Task A ▸
Answer these about the thread on Rage two-blade broadheads below, one line each:
(i) How many deer does Goose Bandit say they shot with them this year?
(ii) Which broadhead does Blood Trail say they like better?
(iii) At how many deer did weasle414 lose a chance while fiddling with the heads?
Task B ▸
From the thread on Rage two-blade broadheads below, list every problem weasle414 says they had with the heads.

---------- Selected text

# rage 2 blade



## deerblazer93 (Dec 20, 2007)

has anyone shot the rage 2 blades and how do they shoot. Also do they have good penetration and blood loss when you shoot a deer with them.


----------



## non-typical (Dec 24, 2007)

heck yes they shoot nice, never shot a deer with one but they fly great :beer:


----------



## Goose Bandit (Mar 17, 2004)

I have shot 5 deer with them this year and they are "AWESOME" every one has been a complete pass through and they don't go far at all


----------



## Blood Trail (Jan 18, 2008)

Great BH! I like Grim Reapers better. But here's a pic of a rage exit wound:


----------



## non-typical (Dec 24, 2007)

hey blood, are you sure that deer was not hit by a cannon??? lol jk


----------



## Blood Trail (Jan 18, 2008)

You should see the blood spurts.... :beer:


----------



## nmubowyer (Sep 11, 2007)

what sort of speed does it take for those to open up?


----------



## deerblazer93 (Dec 20, 2007)

little hole lol


----------



## Turner (Oct 7, 2005)

here is another two blade broadhead to look at. I will be ordering some soon to see how they fly. Nice to see they beveled them for RW and LW fletching.

http://www.3riversarchery.com/ListProduct.asp?offset=6


----------



## arrows (Feb 23, 2007)

yeah the rages just went up in price too.


----------



## weasle414 (Dec 31, 2006)

I shot 'em a little bit last season. I loved 'em untill one of the tips snapped in half :******: On my backup arrow one of the blades broke off, too. I can't even remember what caused it to break but it really really ****** me off, 5 miles from the closest town and 20 from the closest town with an archery shop...

They're wicked broadheads that'd leave a great trail but I won't use them because of how brittle they are. The last thing I'd want is to have that massive 180 class buck under my stand and have the blades break off hitting a rib.

They never stayed closed in my quiver either. Every time I'd take one out the blades would be open and I'd have to make the extra movement to close them again. I lost the chance at two deer because they caught me fiddling with the rages while I was stalking them.

If they'd get those problems fixed I'd shoot 'em in a heartbeat this next season, but untill they make them tougher, I'll be using other tips.


----------



## traveler33 (Feb 8, 2008)

I recently bought the Rage three blade heads. They fly great. The shop I bought them from swears by them. 
We'll see


----------



## tombuddy_90 (Aug 5, 2004)

i love the way they fly, never been pulled back on a deer. was wonder what about turkeys?? any thoughs shooting through shoot through mesh.


----------

--------------------
---------- Recorded information

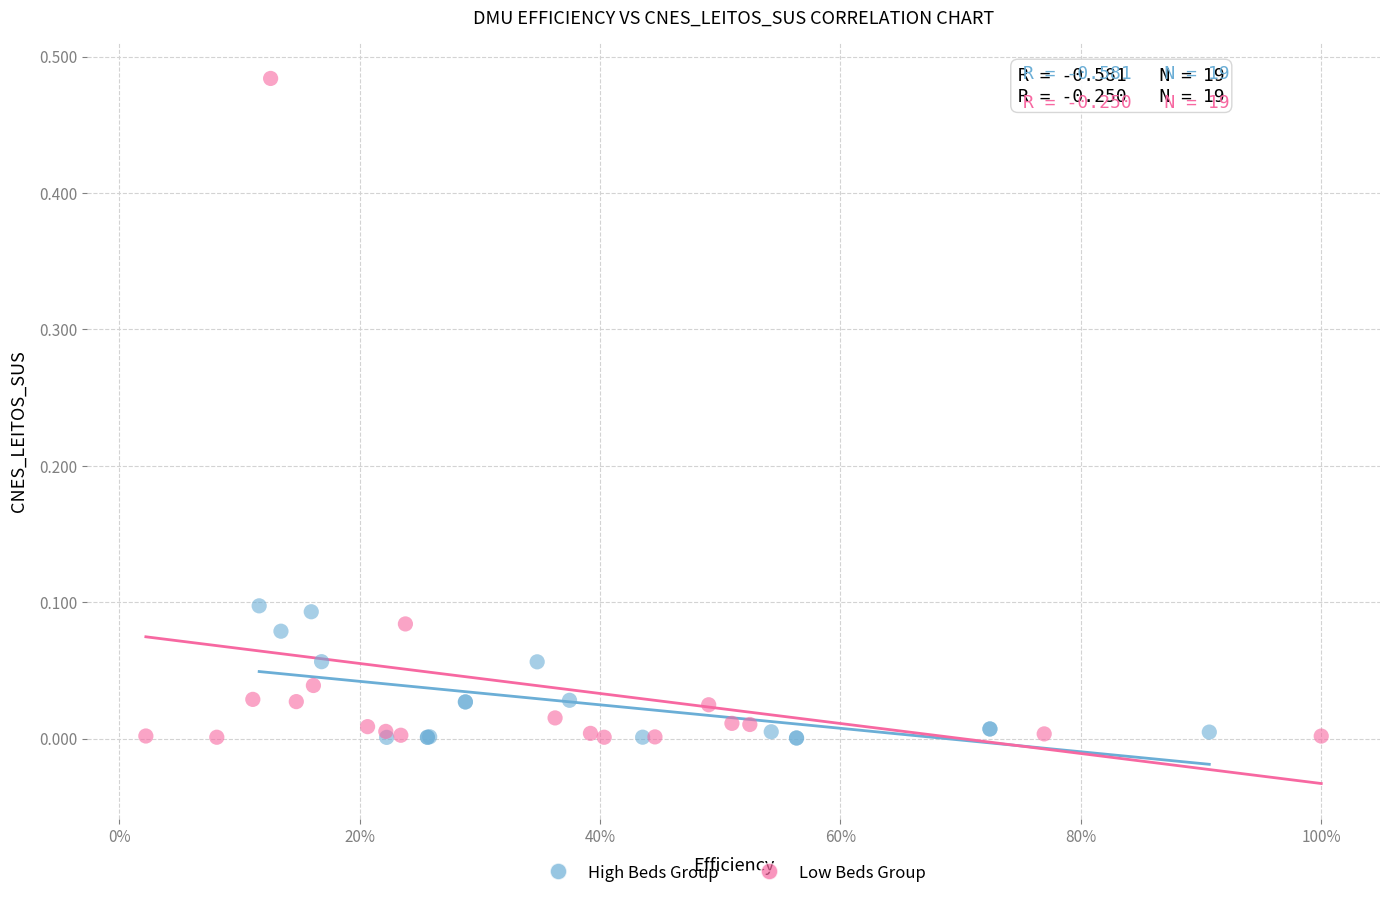

Which series reaches the maximum Y coordinate?

Low Beds Group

--------------------

Written answer A ▸
(i) 5
(ii) Grim Reapers
(iii) Two

Written answer B ▸
- One of the tips snapped in half.
- On the backup arrow, one of the blades broke off.
- The blades didn't stay closed in the quiver and had to be closed again each time one was taken out.